Write out again, exactly, the lines below starting at the one with "practices. However, like" and ending at the one with "There is no".
[DATA EXCERPTS Boundary: Start]
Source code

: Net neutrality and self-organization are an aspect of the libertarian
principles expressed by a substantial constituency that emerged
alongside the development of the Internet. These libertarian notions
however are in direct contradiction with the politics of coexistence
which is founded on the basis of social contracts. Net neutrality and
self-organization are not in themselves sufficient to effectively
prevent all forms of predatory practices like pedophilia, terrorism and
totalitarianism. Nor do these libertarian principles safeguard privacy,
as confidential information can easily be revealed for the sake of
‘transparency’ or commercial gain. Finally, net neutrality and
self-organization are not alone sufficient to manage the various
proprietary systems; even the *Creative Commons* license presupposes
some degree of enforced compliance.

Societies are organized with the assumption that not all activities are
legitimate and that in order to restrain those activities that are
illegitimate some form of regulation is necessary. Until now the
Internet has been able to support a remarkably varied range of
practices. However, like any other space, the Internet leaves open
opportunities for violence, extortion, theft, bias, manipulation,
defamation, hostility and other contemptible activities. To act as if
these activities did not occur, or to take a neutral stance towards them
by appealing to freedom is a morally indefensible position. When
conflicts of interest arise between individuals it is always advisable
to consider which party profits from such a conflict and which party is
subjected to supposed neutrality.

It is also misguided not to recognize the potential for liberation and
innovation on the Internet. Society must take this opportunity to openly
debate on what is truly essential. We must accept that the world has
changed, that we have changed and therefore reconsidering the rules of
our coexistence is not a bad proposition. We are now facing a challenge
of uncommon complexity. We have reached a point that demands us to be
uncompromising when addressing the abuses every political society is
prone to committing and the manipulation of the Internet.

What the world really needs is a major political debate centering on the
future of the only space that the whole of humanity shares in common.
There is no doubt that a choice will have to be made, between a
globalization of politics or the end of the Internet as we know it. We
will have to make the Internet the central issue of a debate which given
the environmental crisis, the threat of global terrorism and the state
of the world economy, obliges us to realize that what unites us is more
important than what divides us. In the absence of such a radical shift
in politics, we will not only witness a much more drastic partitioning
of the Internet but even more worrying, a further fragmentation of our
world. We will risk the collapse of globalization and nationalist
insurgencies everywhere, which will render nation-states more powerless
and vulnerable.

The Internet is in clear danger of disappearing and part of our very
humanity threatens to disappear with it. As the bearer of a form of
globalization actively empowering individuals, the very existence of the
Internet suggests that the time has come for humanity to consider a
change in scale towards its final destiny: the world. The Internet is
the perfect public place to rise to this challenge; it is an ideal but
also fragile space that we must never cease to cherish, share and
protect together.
[DATA EXCERPTS Boundary: End]
* _SOLUTION BELOW_:
practices. However, like any other space, the Internet leaves open
opportunities for violence, extortion, theft, bias, manipulation,
defamation, hostility and other contemptible activities. To act as if
these activities did not occur, or to take a neutral stance towards them
by appealing to freedom is a morally indefensible position. When
conflicts of interest arise between individuals it is always advisable
to consider which party profits from such a conflict and which party is
subjected to supposed neutrality.

It is also misguided not to recognize the potential for liberation and
innovation on the Internet. Society must take this opportunity to openly
debate on what is truly essential. We must accept that the world has
changed, that we have changed and therefore reconsidering the rules of
our coexistence is not a bad proposition. We are now facing a challenge
of uncommon complexity. We have reached a point that demands us to be
uncompromising when addressing the abuses every political society is
prone to committing and the manipulation of the Internet.

What the world really needs is a major political debate centering on the
future of the only space that the whole of humanity shares in common.
There is no doubt that a choice will have to be made, between a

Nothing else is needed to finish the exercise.